そもそもルイス・エンリケ監督は主力と控えに差を付けてチームをAB分けするようなチーム作りをしておらず、選手層の厚みを活かして誰がどこに出ても機能するチームとサッカーを構築しています。
そのため、GSでの3試合のスペイン代表は毎試合ターンオーバー採用でスタメンが入れ替わることになると思いますが、特にこの日本戦は次のラウンド16をにらみ大幅なターンオーバーを使うことになるでしょう。怪我がない限り交代しないGKのポジションでウナイ・シモン(アスレティック・ビルバオ)が先発する予想以外、今この段階では日本戦のメンバーやキーマンを予想できません。
決勝トーナメントに進出した場合の組み合わせ
決勝トーナメントに進出してラウンド16を戦うとすれば、F組からはベルギーかクロアチアのどちらかになる予想が大方を占めるでしょう。
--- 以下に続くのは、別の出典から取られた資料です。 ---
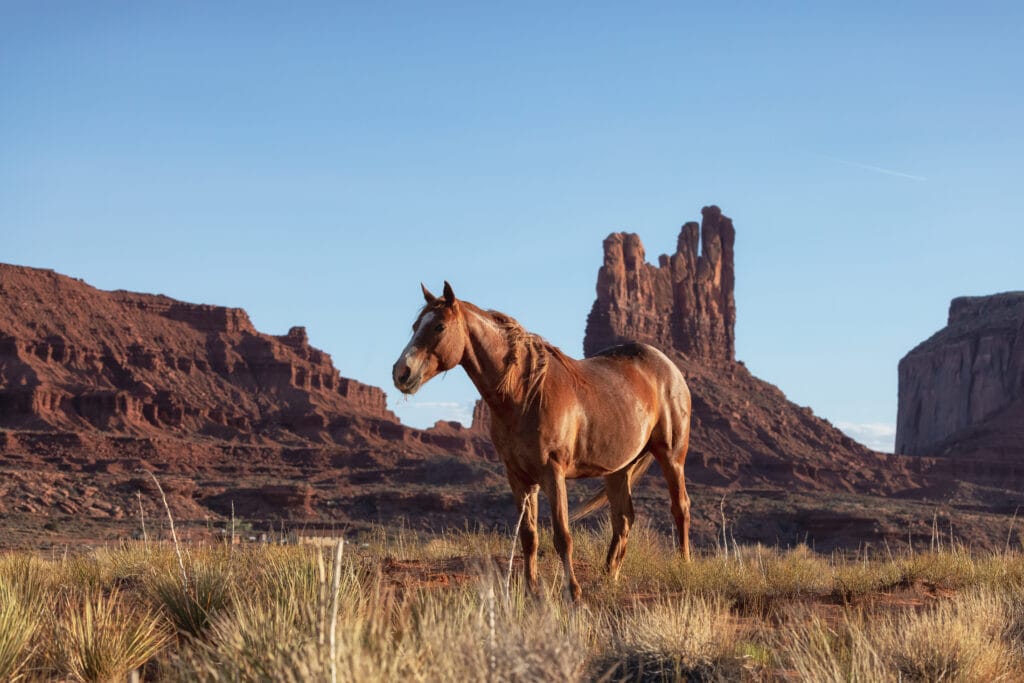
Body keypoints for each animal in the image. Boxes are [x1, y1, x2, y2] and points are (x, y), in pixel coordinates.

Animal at [392, 282, 692, 601]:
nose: (401, 373)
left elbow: (562, 536)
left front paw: (573, 592)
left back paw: (683, 567)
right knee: (623, 519)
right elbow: (528, 536)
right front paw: (531, 590)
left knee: (680, 508)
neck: (523, 393)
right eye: (415, 326)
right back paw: (608, 578)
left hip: (672, 456)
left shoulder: (553, 473)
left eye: (439, 326)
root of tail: (669, 368)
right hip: (618, 468)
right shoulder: (519, 477)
ルイス・エンリケ監督のスペイン代表の相性という意味では、前線に強烈な個を抱え意図的に間延びする展開からカウンターを狙ってくるベルギーの方がやりにくいチームでしょう。
特に、スペイン代表のCBはルカクのような身体能力の高いFWに対して後手を踏むことが多く、ルカクとデ・ブライネの二人だけでカウンターから決定機を作られることは容易に想像できます。
もちろん、クラマリッチやペリシッチのいるクロアチアの攻撃陣も苦手とするタイプではありますが、ハイプレスとハイラインで「コンパクトさ」を重視するスペイン代表のサッカーからすればラウンド16はクロアチアとの対戦を望みたいところ。
しかし、ルイス・エンリケ監督は先の対戦をにらんで勝ち点や試合をコントロールするような監督ではなく、目の前の試合に全力集中するタイプの指導者です。
スペイン国内ではベスト8入りした際にブラジルとの対戦を避けるべく、「2位通過の方がいいのでは?」といった声も挙がっていますが、そういった取らぬ狸の皮算用は全くしないでしょう。
いずれにせよ、若くフレッシュな「ルイス・エンリケFC」のスペイン代表は大会の入りに成功すれば勢いに乗ったまま高みにたどり着くポテンシャルを持つ代表です。国内での期待はさほど高くないだけに、逆にプレッシャーは少なく、プレッシャーや批判は変わり者のルイス・エンリケ監督が一身に背負っているため、若い選手たちがのびのびと躍動する大会になる可能性も大いにあります。
代表チームらしからぬ機能性の高いクラブチームのようなスペイン代表、そして彼らが実践する伝統のポゼッションと進化したカウンターのハイブリッドなサッカーにぜひ注目ください。